SHORT TASK:
Please quote word for word the part of the data below that opens with the line containing "Given the image: Find all instances of **right lung" and runs to the end of the data.

***** RECORDS SHOWN *****

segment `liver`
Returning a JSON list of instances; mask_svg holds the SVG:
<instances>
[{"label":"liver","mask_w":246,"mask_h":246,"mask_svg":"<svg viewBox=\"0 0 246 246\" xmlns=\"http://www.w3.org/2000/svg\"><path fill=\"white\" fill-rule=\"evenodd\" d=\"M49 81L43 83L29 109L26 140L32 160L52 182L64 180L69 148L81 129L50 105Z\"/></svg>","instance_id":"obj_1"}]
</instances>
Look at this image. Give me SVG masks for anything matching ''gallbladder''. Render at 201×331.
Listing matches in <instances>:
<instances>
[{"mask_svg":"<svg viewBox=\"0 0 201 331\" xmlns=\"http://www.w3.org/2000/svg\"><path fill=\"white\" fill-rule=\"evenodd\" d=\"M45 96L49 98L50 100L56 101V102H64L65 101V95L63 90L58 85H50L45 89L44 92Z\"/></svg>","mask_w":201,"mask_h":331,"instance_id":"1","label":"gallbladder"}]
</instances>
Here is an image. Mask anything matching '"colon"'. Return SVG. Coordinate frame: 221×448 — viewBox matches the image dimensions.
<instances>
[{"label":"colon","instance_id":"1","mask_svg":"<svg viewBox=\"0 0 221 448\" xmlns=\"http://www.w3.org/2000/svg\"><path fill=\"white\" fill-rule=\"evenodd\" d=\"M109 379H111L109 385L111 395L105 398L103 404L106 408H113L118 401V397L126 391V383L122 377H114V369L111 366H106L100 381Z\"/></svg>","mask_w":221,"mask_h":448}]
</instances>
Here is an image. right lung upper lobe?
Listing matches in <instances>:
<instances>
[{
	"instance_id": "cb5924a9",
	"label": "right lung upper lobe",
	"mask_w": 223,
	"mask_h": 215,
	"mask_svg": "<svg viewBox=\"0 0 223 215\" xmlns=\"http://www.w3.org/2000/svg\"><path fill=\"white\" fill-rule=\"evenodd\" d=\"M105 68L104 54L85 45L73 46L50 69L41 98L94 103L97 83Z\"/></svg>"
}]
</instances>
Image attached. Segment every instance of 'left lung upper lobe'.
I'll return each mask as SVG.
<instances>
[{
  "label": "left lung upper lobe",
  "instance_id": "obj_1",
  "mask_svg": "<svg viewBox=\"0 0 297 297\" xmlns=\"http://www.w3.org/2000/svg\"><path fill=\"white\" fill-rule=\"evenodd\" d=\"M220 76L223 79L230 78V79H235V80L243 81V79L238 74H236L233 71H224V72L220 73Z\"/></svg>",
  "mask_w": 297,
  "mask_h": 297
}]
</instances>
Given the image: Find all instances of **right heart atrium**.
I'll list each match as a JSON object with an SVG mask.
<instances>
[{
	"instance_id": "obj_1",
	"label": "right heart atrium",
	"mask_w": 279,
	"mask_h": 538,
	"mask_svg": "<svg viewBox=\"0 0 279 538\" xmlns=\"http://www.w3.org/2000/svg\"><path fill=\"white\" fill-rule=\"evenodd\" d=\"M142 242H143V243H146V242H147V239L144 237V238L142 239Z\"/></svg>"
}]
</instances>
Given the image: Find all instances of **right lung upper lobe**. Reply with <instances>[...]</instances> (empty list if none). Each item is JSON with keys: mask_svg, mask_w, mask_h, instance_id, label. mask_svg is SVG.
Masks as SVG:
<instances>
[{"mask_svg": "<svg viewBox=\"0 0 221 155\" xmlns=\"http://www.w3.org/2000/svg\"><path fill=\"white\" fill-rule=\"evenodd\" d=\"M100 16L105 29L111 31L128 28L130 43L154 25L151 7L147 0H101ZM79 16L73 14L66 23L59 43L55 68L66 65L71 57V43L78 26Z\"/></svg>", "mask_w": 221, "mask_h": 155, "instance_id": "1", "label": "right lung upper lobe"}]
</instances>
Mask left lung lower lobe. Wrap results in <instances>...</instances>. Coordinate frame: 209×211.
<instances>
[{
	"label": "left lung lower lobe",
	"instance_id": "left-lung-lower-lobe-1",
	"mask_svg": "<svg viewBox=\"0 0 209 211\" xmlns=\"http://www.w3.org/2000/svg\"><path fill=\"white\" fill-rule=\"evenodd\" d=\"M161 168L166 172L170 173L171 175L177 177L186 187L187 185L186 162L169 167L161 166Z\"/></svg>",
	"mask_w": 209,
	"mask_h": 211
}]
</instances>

*****

TASK RESULT:
Given the image: Find all instances of **right lung upper lobe**. Reply with <instances>[...]</instances> (empty list if none). Each item is JSON with keys: mask_svg, mask_w, mask_h, instance_id, label. mask_svg is SVG.
Masks as SVG:
<instances>
[{"mask_svg": "<svg viewBox=\"0 0 221 155\" xmlns=\"http://www.w3.org/2000/svg\"><path fill=\"white\" fill-rule=\"evenodd\" d=\"M100 16L105 29L111 31L128 28L130 43L154 25L151 7L147 0H101ZM79 16L73 14L66 23L59 43L55 68L66 65L71 57V43L78 26Z\"/></svg>", "mask_w": 221, "mask_h": 155, "instance_id": "1", "label": "right lung upper lobe"}]
</instances>
Mask left lung lower lobe. Wrap results in <instances>...</instances>. Coordinate frame: 209×211.
<instances>
[{
	"label": "left lung lower lobe",
	"instance_id": "left-lung-lower-lobe-1",
	"mask_svg": "<svg viewBox=\"0 0 209 211\" xmlns=\"http://www.w3.org/2000/svg\"><path fill=\"white\" fill-rule=\"evenodd\" d=\"M161 168L166 172L170 173L171 175L177 177L186 187L187 185L186 162L169 167L161 166Z\"/></svg>",
	"mask_w": 209,
	"mask_h": 211
}]
</instances>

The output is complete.